Dans l’ombre des gigantesques excavatrices et des tas de stériles, une tragédie silencieuse se joue. À Kolwezi, épicentre de la fièvre du cobalt, les communautés riveraines du site industriel de Ruashi Mining suffoquent littéralement, piégées dans un environnement toxique. Une enquête menée par l’Initiative Bonne Gouvernance et Droits Humains (IBGDH) jette une lumière crue sur une réalité glaçante : l’exploitation minière, moteur économique de la région, ronge la santé des populations et empoisonne leur cadre de vie. Combien de vies doivent encore être compromises avant que l’alerte ne soit sérieusement entendue ?
Les habitants des cellules Dilungu, Bel-Air et Jacques Masengo, dans le quartier Biashara, tirent la sonnette d’alarme depuis des mois. Leur quotidien est désormais rythmé par des nuisances insupportables. L’air est lourd, chargé de poussières métalliques. L’eau, autrefois source de vie, suscite aujourd’hui la méfiance. Le sol lui-même semble avoir été trahi. Cette pollution minière à Kolwezi est une agression multiple, attaquant les riverains sur tous les fronts. Les témoignages recueillis parlent de toux qui n’en finissent pas, de saignements de nez inexpliqués, de plaques rouges et de démangeaisons tenaces sur la peau des enfants. Les toitures se dégradent à une vitesse anormale, rongées par les émanations acides. L’odeur persistante et âcre est devenue le parfum nauséabond du « progrès » minier.
Les suspicions des communautés trouvent un écho terrifiant dans les données scientifiques. Des analyses environnementales commandées dans le cadre du rapport ont examiné des échantillons d’eau de puits et de pluie. Les résultats sont sans appel : les concentrations en cadmium, un métal lourd hautement toxique, pulvérisent les valeurs guides recommandées par l’Organisation Mondiale de la Santé. La contamination ne s’arrête pas à l’eau. Les plantes, ces sentinelles silencieuses de la terre, ont aussi absorbé le poison. Les légumes cultivés pour la consommation locale présentent des traces de métaux, créant une chaîne d’exposition insidieuse. Chaque repas pourrait devenir un risque. L’impact de Ruashi Mining se mesure désormais en microgrammes de poison par litre, une menace invisible mais bien réale pour la santé publique.
Ce drame écologique et sanitaire pose une question fondamentale de gouvernance. La RDC dispose pourtant d’un arsenal juridique, avec un Code minier révisé en 2018 qui impose des études d’impact environnemental et social contraignantes. Où sont donc passés les plans de gestion censés protéger les populations ? Le cadre existe, mais son application semble faire défaut face à la ruée vers le cobalt, ce minerai stratégique dont la province du Lualaba détient près de 70% des réserves mondiales. La transition énergétique globale, assoiffée de batteries, ne peut se construire sur le dos de communautés sacrifiées. La quête d’une énergie propre à l’étranger ne doit pas générer une pollution brutale et des maladies ici, à Kolwezi.

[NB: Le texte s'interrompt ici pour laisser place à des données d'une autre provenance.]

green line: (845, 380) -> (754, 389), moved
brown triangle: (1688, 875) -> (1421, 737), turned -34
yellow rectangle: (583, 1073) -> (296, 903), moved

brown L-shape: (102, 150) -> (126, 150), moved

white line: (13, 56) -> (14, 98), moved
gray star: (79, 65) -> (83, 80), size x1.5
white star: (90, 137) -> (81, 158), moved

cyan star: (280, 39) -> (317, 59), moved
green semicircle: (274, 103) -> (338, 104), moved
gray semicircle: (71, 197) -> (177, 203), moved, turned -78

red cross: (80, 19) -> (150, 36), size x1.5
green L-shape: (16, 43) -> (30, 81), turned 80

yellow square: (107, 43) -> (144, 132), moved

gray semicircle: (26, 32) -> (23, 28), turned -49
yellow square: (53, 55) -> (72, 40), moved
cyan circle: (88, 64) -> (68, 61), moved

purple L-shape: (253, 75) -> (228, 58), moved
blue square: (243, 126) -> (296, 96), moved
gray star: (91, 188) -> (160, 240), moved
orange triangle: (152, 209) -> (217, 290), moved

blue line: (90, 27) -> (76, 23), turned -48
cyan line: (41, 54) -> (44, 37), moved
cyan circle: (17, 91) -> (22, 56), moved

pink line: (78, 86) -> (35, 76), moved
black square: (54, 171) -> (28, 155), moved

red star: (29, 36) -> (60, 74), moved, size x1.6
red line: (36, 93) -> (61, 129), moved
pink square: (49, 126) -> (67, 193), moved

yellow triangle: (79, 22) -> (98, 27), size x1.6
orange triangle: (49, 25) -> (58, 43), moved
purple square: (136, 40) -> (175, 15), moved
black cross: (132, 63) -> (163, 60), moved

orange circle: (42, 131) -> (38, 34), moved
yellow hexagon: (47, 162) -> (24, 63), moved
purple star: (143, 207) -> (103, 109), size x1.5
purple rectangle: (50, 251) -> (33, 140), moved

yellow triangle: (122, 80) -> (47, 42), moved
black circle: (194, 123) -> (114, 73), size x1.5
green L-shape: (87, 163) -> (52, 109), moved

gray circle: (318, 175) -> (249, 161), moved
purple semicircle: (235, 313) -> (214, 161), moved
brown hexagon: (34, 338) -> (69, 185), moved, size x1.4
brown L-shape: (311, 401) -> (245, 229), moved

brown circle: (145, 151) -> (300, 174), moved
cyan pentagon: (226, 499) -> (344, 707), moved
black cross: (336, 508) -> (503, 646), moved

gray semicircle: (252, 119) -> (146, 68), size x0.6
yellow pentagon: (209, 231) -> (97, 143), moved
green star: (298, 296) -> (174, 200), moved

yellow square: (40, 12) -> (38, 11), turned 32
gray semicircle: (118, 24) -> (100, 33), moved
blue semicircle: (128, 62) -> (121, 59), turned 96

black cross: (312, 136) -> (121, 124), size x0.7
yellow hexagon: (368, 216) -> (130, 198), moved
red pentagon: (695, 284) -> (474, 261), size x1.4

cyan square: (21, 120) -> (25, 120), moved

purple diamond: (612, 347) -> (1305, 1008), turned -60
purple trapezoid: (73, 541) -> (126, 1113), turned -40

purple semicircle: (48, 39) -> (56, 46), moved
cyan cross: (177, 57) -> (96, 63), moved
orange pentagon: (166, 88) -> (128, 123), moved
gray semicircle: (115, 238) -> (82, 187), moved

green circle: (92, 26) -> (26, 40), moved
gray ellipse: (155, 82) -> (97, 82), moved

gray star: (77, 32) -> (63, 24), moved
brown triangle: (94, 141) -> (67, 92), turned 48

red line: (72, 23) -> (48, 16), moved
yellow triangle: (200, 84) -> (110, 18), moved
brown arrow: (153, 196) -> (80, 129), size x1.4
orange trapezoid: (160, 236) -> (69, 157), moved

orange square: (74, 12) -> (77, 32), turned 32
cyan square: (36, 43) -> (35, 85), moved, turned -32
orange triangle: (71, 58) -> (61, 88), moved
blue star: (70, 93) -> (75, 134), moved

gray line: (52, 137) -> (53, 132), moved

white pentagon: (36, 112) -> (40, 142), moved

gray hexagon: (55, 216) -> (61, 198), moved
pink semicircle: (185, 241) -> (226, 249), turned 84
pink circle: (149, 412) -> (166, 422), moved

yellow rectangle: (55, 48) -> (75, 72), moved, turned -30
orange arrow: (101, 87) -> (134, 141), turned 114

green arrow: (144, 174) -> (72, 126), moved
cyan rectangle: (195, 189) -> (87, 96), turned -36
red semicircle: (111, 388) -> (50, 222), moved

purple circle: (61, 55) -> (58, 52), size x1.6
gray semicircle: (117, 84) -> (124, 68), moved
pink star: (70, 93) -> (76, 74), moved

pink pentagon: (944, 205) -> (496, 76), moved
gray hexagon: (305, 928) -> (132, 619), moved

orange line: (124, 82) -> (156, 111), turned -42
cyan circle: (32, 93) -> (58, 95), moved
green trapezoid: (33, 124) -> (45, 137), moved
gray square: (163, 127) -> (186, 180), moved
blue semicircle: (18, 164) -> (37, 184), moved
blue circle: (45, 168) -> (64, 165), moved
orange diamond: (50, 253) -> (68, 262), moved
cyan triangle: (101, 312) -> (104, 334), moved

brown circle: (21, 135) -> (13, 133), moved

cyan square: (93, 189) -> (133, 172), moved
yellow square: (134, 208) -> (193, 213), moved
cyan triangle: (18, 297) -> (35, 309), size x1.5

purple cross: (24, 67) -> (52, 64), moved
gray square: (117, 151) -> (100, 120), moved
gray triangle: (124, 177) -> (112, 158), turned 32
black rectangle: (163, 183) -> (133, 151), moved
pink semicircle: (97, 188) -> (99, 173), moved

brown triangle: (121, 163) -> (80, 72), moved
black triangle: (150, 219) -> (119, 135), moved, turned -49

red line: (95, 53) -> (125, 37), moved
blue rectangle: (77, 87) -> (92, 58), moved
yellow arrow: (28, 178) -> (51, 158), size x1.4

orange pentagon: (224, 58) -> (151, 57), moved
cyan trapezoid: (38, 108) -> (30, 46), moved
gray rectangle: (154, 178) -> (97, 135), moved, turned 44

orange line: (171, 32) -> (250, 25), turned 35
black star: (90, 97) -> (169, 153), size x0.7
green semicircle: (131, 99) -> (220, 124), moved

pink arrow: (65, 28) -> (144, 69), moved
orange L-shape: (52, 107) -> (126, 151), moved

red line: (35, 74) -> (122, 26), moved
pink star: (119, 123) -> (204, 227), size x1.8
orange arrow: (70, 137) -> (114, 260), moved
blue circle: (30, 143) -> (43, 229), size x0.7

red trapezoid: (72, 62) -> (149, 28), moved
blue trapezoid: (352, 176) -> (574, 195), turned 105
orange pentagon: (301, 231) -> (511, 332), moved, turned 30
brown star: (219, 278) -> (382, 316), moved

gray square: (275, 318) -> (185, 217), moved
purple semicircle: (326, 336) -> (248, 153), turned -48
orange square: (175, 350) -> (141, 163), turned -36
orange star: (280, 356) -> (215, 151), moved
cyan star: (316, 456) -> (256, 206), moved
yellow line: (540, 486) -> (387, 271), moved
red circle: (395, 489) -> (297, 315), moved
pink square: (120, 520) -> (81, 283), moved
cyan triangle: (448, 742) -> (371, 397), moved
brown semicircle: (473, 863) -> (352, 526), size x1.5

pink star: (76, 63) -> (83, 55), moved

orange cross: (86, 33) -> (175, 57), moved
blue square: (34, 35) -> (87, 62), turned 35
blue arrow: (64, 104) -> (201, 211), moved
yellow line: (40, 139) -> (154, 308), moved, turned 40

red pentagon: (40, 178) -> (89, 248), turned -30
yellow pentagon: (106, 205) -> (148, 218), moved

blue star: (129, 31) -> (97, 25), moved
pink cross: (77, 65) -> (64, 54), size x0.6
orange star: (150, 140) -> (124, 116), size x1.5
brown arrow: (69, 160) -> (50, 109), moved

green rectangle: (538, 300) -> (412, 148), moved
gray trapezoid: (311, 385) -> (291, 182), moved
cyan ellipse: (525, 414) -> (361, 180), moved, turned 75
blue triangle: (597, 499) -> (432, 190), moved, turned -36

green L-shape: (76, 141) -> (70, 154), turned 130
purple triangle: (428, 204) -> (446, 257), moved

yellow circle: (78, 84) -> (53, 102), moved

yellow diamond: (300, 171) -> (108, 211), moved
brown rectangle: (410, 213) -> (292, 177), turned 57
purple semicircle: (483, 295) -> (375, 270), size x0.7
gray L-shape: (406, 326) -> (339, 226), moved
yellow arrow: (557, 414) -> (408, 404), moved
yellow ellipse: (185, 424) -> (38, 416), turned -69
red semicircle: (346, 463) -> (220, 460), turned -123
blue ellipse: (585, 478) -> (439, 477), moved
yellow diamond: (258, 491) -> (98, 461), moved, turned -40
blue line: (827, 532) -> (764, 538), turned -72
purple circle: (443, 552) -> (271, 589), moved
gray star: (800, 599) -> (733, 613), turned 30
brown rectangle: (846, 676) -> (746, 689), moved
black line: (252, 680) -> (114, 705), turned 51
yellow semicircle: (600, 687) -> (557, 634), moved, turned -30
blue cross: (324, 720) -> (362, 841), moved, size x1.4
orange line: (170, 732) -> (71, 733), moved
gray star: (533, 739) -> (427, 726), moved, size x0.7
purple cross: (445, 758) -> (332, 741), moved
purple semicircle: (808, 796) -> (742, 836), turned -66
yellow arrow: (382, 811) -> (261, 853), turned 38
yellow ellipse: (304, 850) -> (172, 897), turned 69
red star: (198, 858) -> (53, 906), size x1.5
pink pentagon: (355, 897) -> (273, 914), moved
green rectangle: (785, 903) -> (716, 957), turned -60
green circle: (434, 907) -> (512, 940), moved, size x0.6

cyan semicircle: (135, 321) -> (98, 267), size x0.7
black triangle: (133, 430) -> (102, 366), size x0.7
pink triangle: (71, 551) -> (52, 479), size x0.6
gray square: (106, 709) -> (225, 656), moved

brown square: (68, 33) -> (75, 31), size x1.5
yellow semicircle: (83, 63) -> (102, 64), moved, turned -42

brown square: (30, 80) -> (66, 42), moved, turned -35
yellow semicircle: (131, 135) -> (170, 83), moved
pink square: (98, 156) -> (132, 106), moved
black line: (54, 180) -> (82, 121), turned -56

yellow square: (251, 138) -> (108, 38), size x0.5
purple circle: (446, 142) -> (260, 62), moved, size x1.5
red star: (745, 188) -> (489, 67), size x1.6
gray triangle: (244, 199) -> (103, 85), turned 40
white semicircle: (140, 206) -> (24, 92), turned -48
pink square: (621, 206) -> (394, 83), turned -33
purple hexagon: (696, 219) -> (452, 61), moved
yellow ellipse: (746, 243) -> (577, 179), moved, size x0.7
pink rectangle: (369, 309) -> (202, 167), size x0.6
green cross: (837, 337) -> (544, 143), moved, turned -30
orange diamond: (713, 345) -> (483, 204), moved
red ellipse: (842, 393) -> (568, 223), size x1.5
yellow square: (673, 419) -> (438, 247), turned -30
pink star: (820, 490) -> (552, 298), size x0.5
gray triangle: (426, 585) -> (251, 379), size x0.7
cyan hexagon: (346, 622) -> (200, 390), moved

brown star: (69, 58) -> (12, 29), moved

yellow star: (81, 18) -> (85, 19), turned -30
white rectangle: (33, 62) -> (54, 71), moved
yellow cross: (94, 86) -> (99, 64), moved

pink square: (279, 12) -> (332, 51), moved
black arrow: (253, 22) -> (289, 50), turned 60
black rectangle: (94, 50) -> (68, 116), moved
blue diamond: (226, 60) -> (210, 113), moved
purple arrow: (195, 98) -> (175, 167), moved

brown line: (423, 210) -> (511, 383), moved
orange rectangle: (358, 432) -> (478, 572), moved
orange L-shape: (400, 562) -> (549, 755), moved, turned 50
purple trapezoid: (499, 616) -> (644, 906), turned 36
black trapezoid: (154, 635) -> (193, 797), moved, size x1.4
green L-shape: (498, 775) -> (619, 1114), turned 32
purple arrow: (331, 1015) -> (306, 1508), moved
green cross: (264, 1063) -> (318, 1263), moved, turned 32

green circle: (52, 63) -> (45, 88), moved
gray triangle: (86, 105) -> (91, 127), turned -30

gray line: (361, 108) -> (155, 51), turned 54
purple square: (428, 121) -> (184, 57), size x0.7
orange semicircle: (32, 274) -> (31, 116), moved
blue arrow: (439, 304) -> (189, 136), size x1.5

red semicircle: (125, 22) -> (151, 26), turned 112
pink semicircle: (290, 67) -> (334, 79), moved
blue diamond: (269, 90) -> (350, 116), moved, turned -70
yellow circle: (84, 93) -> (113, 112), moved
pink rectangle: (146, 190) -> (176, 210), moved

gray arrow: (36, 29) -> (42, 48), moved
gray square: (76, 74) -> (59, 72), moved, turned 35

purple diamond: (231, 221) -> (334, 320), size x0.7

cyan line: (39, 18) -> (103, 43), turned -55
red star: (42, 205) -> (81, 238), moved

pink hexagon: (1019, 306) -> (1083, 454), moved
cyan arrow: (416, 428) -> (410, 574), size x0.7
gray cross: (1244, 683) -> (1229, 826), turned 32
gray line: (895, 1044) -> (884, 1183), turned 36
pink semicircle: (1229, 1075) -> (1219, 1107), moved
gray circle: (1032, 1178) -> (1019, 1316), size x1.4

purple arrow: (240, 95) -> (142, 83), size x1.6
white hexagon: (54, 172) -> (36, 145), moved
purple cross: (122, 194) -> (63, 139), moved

Face à cette urgence, l’IBGDH lance plusieurs recommandations cinglantes. Il est impératif que les autorités, tant nationales que provinciales, ordonnent des études épidémiologiques indépendantes pour mesurer l’étendue exacte des dégâts sur la santé. La création de zones-tampons, interdites aux activités minières à proximité immédiate des habitations, est une mesure de bon sens qui tarde à venir. L’entreprise Ruashi Mining, filiale du géant chinois Jinchuan, doit immédiatement mettre en œuvre des mesures correctives drastiques pour réduire ses émissions et dépolluer les points d’eau. Surtout, les communautés locales doivent être placées au cœur du processus décisionnel, et non plus en périphérie ignorée.
Les métaux lourds dans les communautés de Biashara ne sont pas une fatalité. Ils sont le symptôme d’un modèle d’exploitation minière qui a trop longtemps privilégié le profit rapide au détriment de l’environnement et du bien-être humain. La voix des riverains étouffés doit devenir un cri collectif. La RDC, gardienne d’un patrimoine géologique exceptionnel, a le droit et le devoir d’exiger que ses richesses ne se transforment pas en poison pour son peuple. L’heure n’est plus aux constats, mais à l’action réparatrice. Le temps de l’impunité environnementale est révolu.